We reached the flat top ground of Nag Tibba in 4 hours, with snow still around on the top in March. The weather had turned inclement by this time, with clouds all around and visibility down to a few metres. The rains seemed to be coming any moment now. We were still upbeat, with the gorgeous forest and snow lifting our spirits up. At the top, the visibility was very low and even though we could hear the bells at the temple, we could not find it after a 10 minute search. We decided to push off towards Pantwari, taking the trail in the general direction as told by the villagers of Mangalori. Who was to know that this trail is going to take ages for us to reach humanity again.
A prominent feature of the Nag Tibba range is the long ridge lines which continue along the top of the mountain range. Thus, Nag Tibba range has very long summit height trails which do not take you near any villages directly. We got onto one of these trails and continued on a gentle walk, looking to find any signs of civilizations or a village nearby. Keeping on the right trail was made more difficult by the frequent meadows we encountered on the way, with each of them having multiple trails going off them. And all along, we were without food, through heavy rains and reduced visibility. It was turning out to be an adventure beyond what we had anticipated.

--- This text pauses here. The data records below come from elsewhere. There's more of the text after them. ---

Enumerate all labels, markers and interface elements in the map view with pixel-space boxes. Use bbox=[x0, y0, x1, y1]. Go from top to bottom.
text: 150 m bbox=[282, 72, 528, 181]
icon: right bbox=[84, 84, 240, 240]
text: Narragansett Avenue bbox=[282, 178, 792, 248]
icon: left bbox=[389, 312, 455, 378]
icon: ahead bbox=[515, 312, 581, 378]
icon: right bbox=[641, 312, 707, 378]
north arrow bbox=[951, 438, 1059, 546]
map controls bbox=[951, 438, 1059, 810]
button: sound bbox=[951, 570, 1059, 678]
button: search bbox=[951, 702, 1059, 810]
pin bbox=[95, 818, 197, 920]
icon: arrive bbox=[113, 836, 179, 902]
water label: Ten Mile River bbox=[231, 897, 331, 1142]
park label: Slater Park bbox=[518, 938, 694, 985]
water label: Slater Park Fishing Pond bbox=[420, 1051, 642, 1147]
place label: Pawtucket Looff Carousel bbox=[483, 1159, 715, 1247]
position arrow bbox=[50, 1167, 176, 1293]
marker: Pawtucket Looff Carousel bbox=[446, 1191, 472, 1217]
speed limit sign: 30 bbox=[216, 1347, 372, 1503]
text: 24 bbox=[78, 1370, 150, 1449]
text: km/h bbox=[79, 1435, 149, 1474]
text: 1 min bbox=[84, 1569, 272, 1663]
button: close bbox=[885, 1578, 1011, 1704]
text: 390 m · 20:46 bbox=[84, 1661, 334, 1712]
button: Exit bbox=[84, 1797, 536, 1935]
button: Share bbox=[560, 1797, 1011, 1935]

At last long, we reached a broad trail which signalled regular movement and after a few minutes we saw a few huts just a few hundred metres away on the trail. But since the huts were above our location, we decided to move in the opposite direction, hoping to find the village downwards. An hour’s walk brought us into a deeper forest with no signs of any village visible along. With sunset just a bit more than an hour away, the only hope was now to reach the huts, retracing our steps and ask for help. We quickly turned back and reached the huts in about an hour. To our amazement, we were far off the trail to Pantwari, around 15 KMs away but fortunately, just above the village of Kyari, a village in the same valley as Thatyur. We could see the village of Kyari in the distance and quickly started descending along the way shown by the residents of the huts. These people were living here to tend to their fields, growing wheat and vegetables around.
An hour of knee-rattling descend ( we were now on the move for almost 11 hours) brought us down to the village of Kyari. The villagers were astonished as trekkers seldom came down this way, being far off from the main Nag Tibba top and not falling on any of the main trekking routes. We enquired for accommodation and were told to go towards Thatyur in shared taxis to get accommodation. We gobbled on food in a local shop and then got going towards Thatyur, staying at a guest house there for the night.
Morning, we took a shared cab towards Mussourie and then moved to Delhi from there on. Though the plans for WildBoots were already on their way, the sense of togetherness on this adventure had given all three of us confidence that come what may, we will make this work. And thus was born WildBoots.
P.S. - The route from the top to Pantwari is easier but if going by our own vehicle, it is better to come back via Kyari so that we vehicle need not move a long distance from Thatyur to Pantwari to pick you up.
Another better way is to start the trek from Pantwari which is a shorter route and then retrace your steps back to Pantwari.